_Exercise_: Gather every line in the rows below that contains the string "instrument". Copy each matching line in full.

※ ※ ※

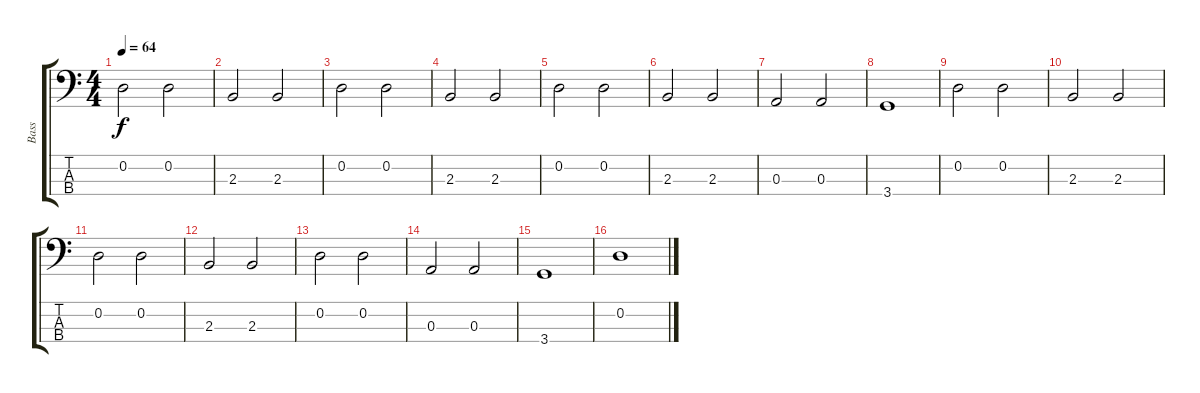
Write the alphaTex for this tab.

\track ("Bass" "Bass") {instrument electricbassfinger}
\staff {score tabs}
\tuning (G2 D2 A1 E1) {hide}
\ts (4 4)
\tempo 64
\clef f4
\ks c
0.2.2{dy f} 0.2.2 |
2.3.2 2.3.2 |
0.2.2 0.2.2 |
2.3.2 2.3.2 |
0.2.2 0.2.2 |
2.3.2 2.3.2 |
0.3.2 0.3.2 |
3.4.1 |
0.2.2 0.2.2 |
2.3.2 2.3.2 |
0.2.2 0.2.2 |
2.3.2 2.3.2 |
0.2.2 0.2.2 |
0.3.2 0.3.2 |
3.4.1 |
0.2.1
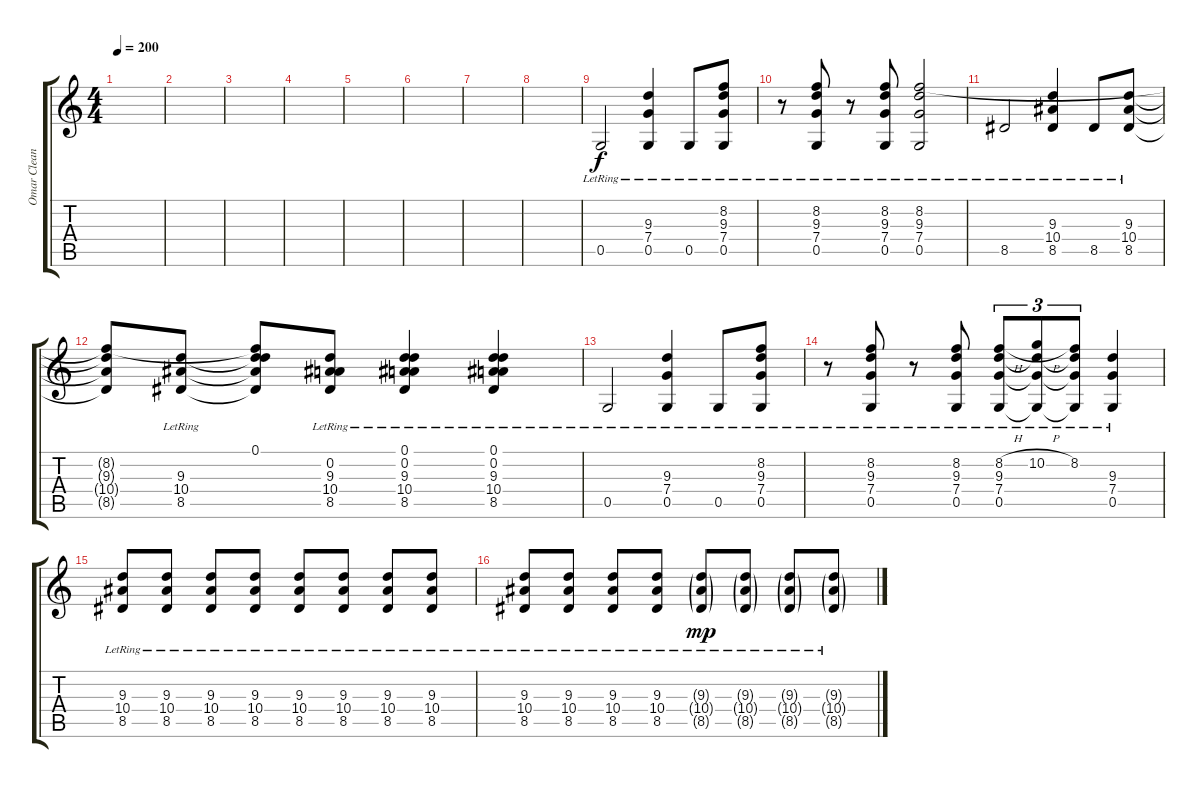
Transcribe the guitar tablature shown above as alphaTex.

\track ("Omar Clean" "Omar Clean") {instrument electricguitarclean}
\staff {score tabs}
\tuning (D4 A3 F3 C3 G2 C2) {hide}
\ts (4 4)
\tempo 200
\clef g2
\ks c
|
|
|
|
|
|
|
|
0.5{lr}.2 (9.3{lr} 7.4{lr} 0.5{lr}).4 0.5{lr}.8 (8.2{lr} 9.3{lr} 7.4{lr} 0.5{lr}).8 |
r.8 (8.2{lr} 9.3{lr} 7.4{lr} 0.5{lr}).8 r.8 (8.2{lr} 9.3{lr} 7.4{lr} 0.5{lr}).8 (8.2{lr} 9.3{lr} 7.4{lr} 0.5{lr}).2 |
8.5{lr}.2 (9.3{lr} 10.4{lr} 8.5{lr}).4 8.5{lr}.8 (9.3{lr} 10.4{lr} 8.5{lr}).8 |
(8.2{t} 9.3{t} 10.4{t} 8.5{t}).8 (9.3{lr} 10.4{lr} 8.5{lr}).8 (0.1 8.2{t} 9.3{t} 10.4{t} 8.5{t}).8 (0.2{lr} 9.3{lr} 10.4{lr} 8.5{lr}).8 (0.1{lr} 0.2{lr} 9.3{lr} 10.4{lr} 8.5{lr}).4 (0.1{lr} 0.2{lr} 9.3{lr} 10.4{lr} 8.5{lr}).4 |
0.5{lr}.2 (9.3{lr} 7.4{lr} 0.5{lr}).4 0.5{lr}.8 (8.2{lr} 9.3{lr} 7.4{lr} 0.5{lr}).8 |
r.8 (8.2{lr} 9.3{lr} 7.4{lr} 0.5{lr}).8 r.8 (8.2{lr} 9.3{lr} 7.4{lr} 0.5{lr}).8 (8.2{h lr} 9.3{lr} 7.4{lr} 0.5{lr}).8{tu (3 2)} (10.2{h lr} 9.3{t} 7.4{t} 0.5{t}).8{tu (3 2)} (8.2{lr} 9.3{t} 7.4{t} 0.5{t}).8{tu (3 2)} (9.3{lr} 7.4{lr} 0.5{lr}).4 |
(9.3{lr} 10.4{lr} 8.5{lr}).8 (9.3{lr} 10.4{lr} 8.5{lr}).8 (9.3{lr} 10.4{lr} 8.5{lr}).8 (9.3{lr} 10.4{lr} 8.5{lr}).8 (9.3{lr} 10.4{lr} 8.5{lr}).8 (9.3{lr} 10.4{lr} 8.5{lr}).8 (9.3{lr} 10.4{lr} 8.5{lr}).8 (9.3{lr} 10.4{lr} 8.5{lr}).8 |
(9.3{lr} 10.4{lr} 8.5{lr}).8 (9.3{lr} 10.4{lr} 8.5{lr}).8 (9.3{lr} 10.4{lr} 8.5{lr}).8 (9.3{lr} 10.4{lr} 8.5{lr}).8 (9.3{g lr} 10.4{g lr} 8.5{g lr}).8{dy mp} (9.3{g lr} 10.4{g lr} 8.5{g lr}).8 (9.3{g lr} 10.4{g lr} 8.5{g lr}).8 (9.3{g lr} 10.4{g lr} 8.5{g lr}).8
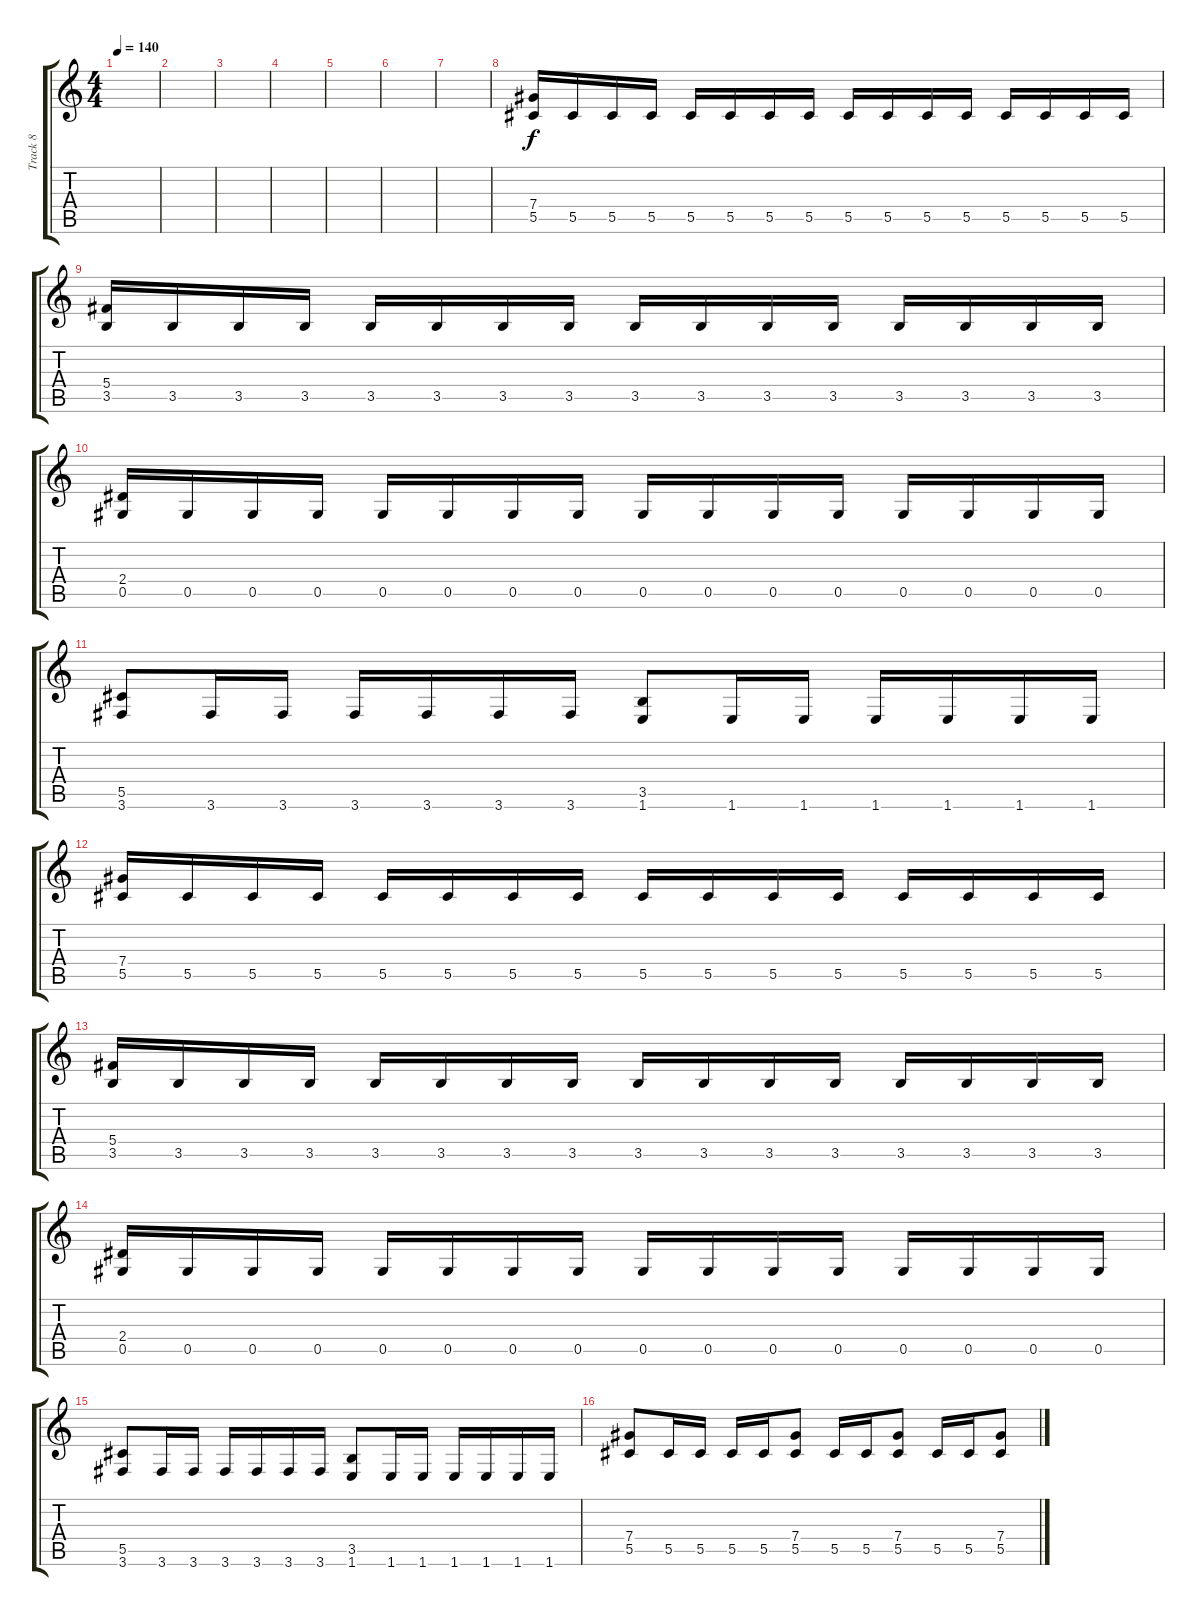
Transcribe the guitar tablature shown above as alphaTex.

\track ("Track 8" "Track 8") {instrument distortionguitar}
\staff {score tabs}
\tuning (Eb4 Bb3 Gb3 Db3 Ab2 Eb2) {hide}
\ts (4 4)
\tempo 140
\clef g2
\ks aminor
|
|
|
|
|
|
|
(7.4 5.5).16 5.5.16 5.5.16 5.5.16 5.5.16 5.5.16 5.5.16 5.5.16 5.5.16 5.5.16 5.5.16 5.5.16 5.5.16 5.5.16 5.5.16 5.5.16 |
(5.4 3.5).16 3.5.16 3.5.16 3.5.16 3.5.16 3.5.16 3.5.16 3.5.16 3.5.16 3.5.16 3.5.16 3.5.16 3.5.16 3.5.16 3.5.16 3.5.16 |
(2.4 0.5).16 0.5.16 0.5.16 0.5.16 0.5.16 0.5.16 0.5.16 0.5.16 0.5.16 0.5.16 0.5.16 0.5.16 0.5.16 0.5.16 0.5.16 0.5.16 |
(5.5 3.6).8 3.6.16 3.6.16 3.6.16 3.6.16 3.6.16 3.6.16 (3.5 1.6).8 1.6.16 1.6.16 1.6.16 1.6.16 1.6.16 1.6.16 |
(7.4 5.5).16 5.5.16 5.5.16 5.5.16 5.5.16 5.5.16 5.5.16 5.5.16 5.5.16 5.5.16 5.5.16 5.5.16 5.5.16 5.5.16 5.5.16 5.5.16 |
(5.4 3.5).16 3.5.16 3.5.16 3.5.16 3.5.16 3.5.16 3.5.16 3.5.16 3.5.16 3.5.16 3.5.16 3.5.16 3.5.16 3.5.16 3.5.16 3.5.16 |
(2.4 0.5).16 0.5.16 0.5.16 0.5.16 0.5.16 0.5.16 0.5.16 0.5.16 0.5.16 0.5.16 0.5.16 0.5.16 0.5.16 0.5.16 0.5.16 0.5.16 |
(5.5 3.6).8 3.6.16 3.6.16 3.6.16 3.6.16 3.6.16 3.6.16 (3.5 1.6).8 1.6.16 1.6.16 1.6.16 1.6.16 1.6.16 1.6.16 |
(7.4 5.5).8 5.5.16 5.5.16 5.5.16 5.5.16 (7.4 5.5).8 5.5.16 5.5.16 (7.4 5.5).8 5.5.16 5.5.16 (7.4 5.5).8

※ ※ ※

_Answer for the task_:
\track ("Bass" "Bass") {instrument electricbassfinger}
\track ("Omar Clean" "Omar Clean") {instrument electricguitarclean}
\track ("Track 8" "Track 8") {instrument distortionguitar}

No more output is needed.